May I reiterate what I said earlier:
One big problem is that economic models do not disaggregate their labour sectors sensibly. They could then show that a carbon tax recycled into creating employment for the low paid (who are the ones out of work) could create full employment without economic growth.
Since 1968 I have been making similar points and eventually got funding from the European Commission to get a very good economist, Kim Swales, to show that subsidising the labour of the lower paid would create jobs. This was published in 1995 – I had a simpler version published in 1987.
In my proposals the subsidies were matched taxing capital and high paid labour. The modelling showed that the high paid didn’t lose out much because full employment raises GDP.

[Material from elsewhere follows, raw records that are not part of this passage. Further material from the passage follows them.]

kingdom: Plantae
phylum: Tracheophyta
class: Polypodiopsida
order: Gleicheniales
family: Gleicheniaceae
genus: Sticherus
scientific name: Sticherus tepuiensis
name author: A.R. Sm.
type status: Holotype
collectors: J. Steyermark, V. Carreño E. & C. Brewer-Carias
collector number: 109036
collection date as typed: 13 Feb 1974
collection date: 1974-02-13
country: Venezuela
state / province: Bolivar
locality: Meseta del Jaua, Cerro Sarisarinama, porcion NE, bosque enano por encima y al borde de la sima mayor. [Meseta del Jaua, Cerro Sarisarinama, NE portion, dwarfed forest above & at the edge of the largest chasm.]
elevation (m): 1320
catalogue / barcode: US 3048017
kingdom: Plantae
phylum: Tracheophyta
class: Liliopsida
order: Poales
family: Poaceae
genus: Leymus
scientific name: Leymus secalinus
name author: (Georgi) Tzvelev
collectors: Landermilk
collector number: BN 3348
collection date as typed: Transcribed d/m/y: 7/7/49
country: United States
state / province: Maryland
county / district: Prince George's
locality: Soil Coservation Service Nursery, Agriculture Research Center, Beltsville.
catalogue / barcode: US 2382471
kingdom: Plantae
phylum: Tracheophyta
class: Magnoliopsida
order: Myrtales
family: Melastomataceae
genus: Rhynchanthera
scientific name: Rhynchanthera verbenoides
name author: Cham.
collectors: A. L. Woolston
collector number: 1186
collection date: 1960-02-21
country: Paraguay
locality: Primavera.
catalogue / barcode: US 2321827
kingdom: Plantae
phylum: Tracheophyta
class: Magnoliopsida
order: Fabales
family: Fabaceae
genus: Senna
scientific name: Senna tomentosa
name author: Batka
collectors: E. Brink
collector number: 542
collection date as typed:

My frustration can be seen in one of the comment pages on Wikipedia
I think the moderator gave Peter Lawrence an unnecessarily hard time: “I can see only one reason for citing a non-peer reviewed article: ego-spam.” The “non-peer reviewed article” was a report that was commissioned by the European Commission.
I was aware that Wikipedia had become more prone to credentialism but this case highlights a problem – it is difficult for a non-academic with a bright idea like Peter Lawrence to get anything published – let alone with peer review. They must reference academic work to make perfectly sensible and obvious ideas credible to policy makers.
But the idea he references is so ******* obvious that it shouldn’t need any reference – subsidise labour at the bottom end of the labour market (That is where unemployment hits!) and the poor find jobs and get paid more.
Obvious to taxi drivers and that “man on the Clapham omnibus”. I should know I have been asking them since the late sixties. I wasn’t until sometime in the eighties, when I met Kim Swales, that I found an academic economist that got the point.
For 45 years I have been pushing this absolutely obvious point and the attitude of the moderator shows the arrogance of academics to any ideas from the unqualified. It also shows the danger of waiting on the “experts” because if we accept their conventional wisdom and wait for that to change we are ******.
Now, of course, we have another argument for taxing the high paid to create jobs for the low paid because the spending of the affluent is most of the problem . Undifferentiated economic growth is carbon intensive and polluting. We must use carbon taxes to suppress polluting activity but encourage non polluting activity – and at the same time create full employment. With full employment it does not matter much if GDP actually falls.
For a dictator of any country the economics is simple.
I recognise that in our “spinocracy” the politics is very hard.